Eine weit härtere Nuss stellt Großbritannien dar. Zum einen, weil das GCHS Juniorpartner der NSA ist – es gibt sogar Anhaltspunkte dafür, dass die USA den britischen Abhördienst teilfinanzieren –, zum anderen, weil die Europaferne der britischen Politik im Zunehmen begriffen ist. Hier bedürfte es gesamteuropäischen Drucks, der es David Cameron schwer machte, Wirtschafts- und Politikspionage gegen die EU-Partner zu legitimieren. Notfalls müsste der EU-Wettbewerbskommissar zu dem scharfen Schwert greifen, britische Unternehmen generell von Ausschreibungen in der Europäischen Union auszuschließen, weil der begründete Verdacht bestehe, dass sie nachrichtendienstlich erworbene illegale Wettbewerbsvorteile nutzten.
Erst im nächsten Schritt könnte ein im Innern so geeinigtes Europa mit Aussicht auf Erfolg Verhandlungen mit den Vereinigten Staaten aufnehmen. Der einzig starke Hebel ist dabei das von den USA angestrebte Freihandelsabkommen. Wäre es unter Dach und Fach, ohne dass die Geheimdienste eingehegt würden, wäre das Sanktionspotential anschließend sehr beschränkt.
Denkbar wäre zum Beispiel, dass die Bundesrepublik die USA auffordert, die NSA-Station in Griesheim bei Darmstadt zu schließen, und sich dem Aufbau eines neuen Geheimdienstzentrums in Wiesbaden-Erbenheim widersetzt. Grund genug gäbe es, weil diese Einrichtungen nicht nur den gemeinsamen Bemühungen zur Bekämpfung des Internationalen Terrorismus oder der militärischen Sicherheit dienen und somit vom NATO-Truppenstatut abgedeckt sind, sondern im begründeten Verdacht stehen, auch die Bürgerechte von Bundesbürgern, das Schutzbedürfnis deutscher Unternehmen und die Vertraulichkeit von Regierungshandeln zu verletzen.

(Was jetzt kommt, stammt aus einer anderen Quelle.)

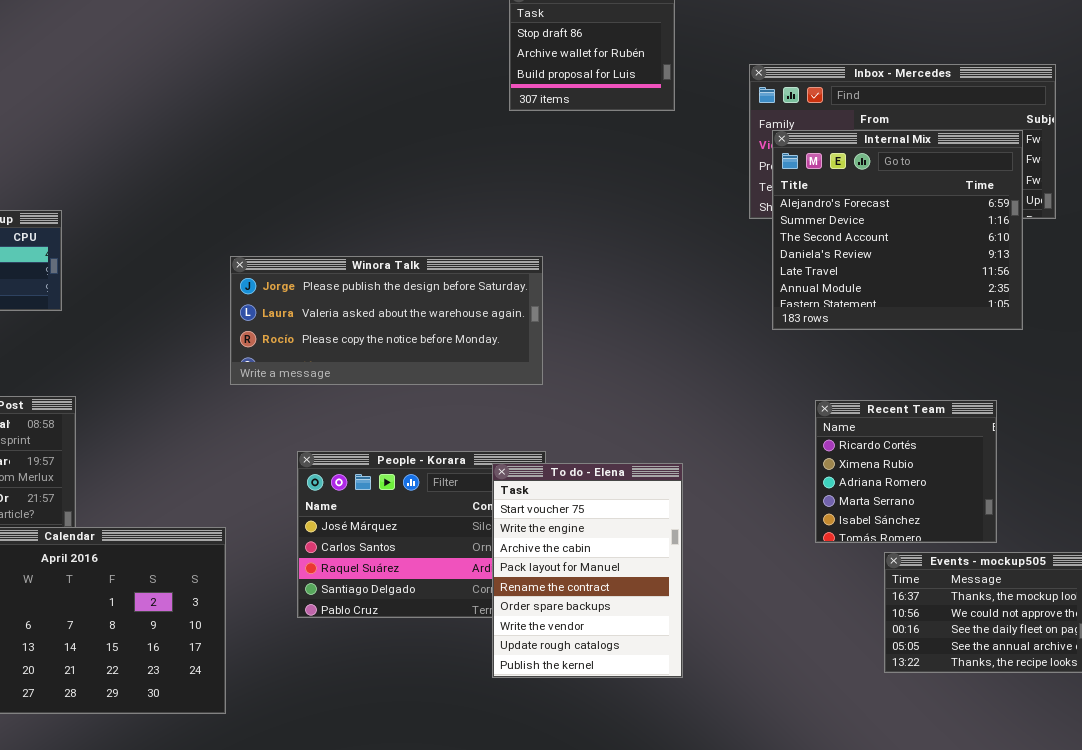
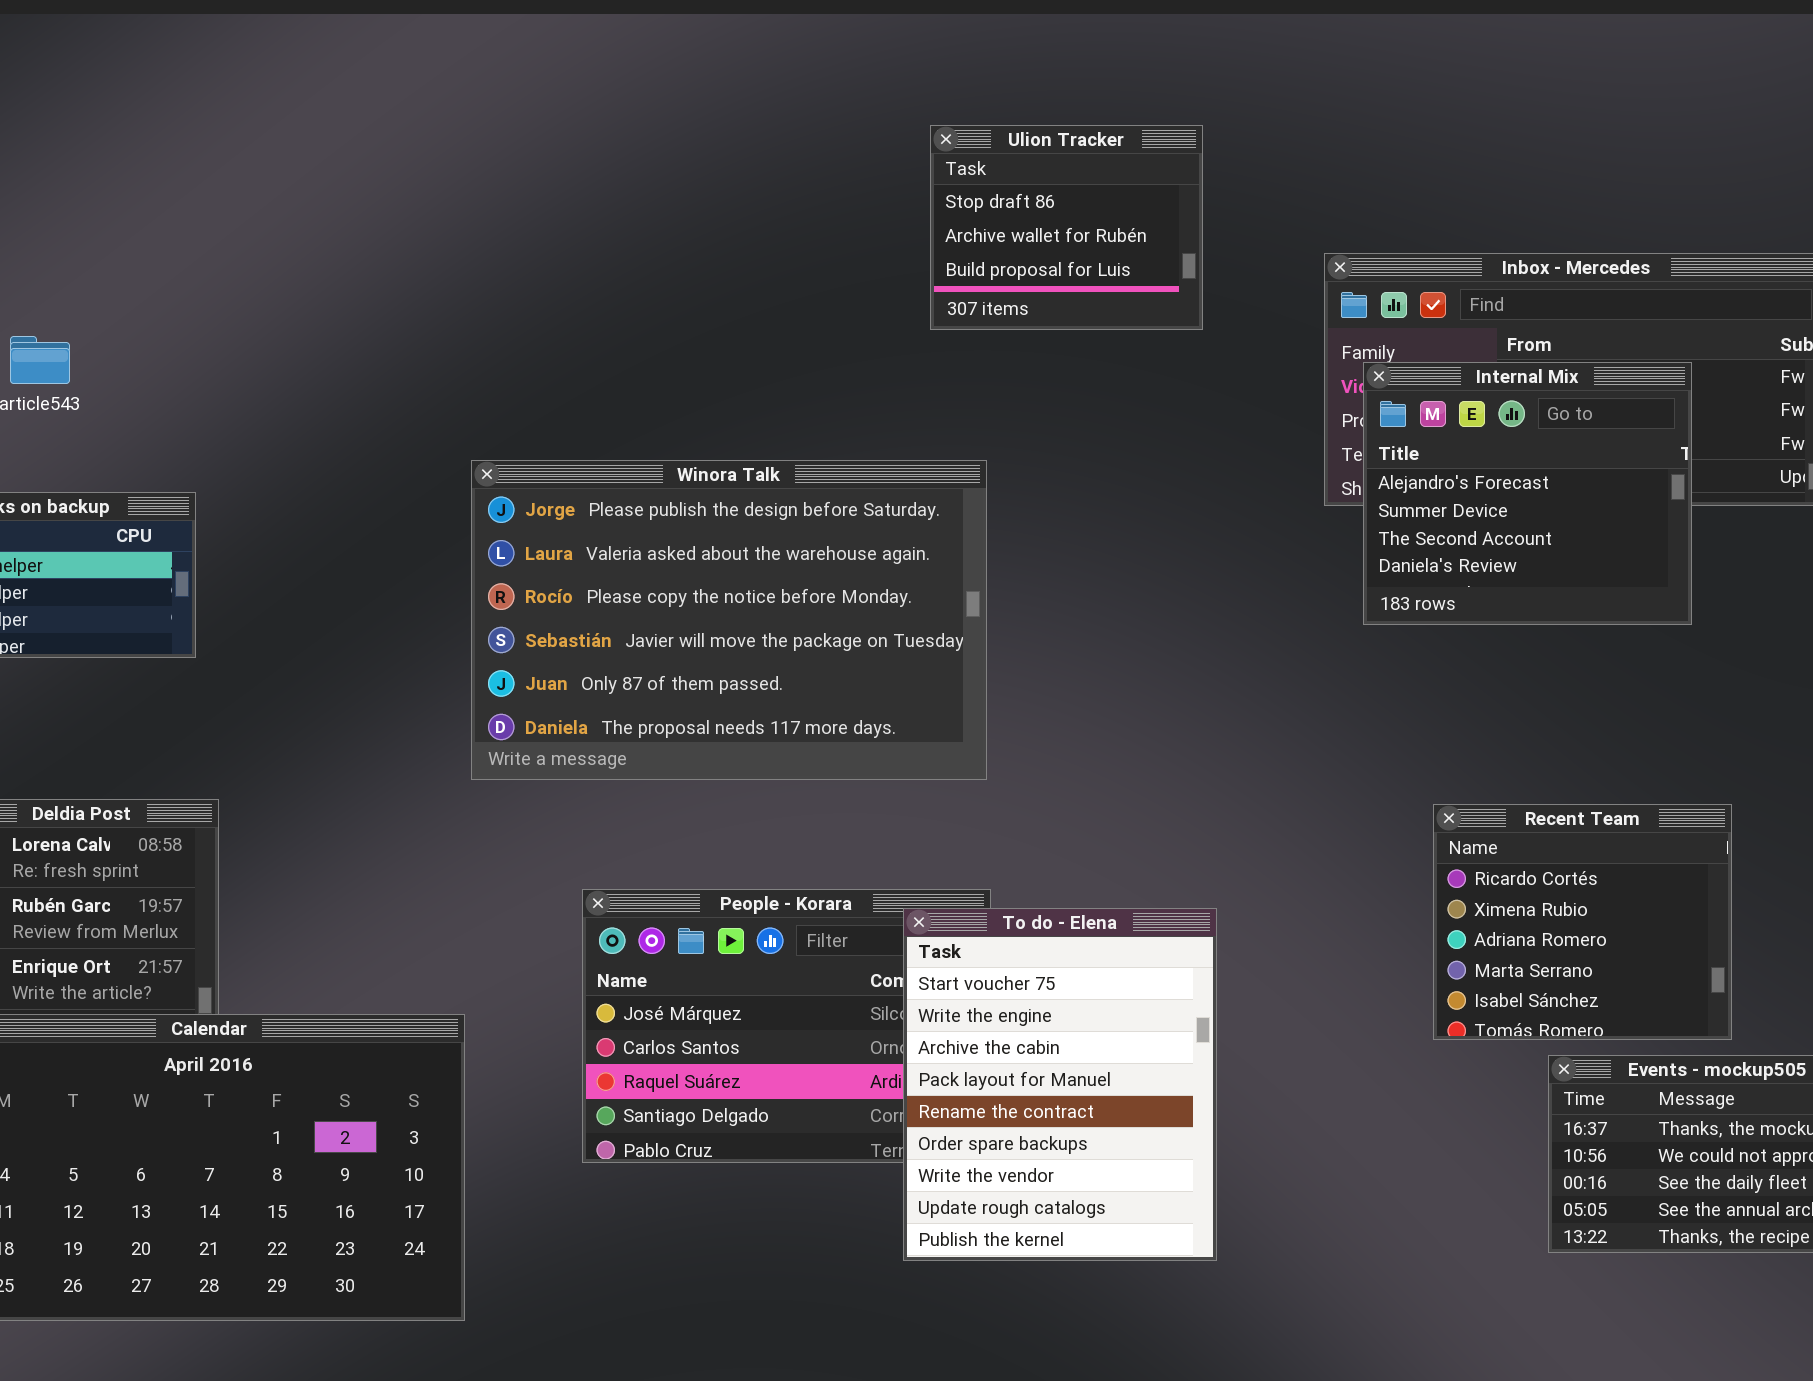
Internal Mix: [772,130,1023,330] -> [1363,362,1692,625], resized
Winora Talk: [230,256,543,385] -> [471,460,987,780], resized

Aber was denkbar ist, muss nicht zugleich notwendigerweise umsetzbar sein, denn die deutschen Sicherheitsbehörden sind auch in Zukunft auf Terrorwarnungen der angelsächsischen Partnerdienste angewiesen. Zugleich kann sich der Bundesnachrichtendienst einen Konflikt mit den US-amerikanischen Diensten nicht leisten, ohne dass seine Aufklärungsmöglichkeiten durch die Kooperation mit weiteren Partnerdiensten stark eingeschränkt würden. Auf Taiwan ist der Dienst beispielsweise mit zwei bis fünf Mitarbeitern präsent, während die CIA-Station mehr als 200 Mitarbeiter umfasst. Ein Wink aus der US-Geheimdienstcommunity an den taiwanesischen Militärnachrichtendienst, und schon wäre der BND von wichtigen Informationen insbesondere über Vorgänge in der Volksrepublik China abgeschnitten.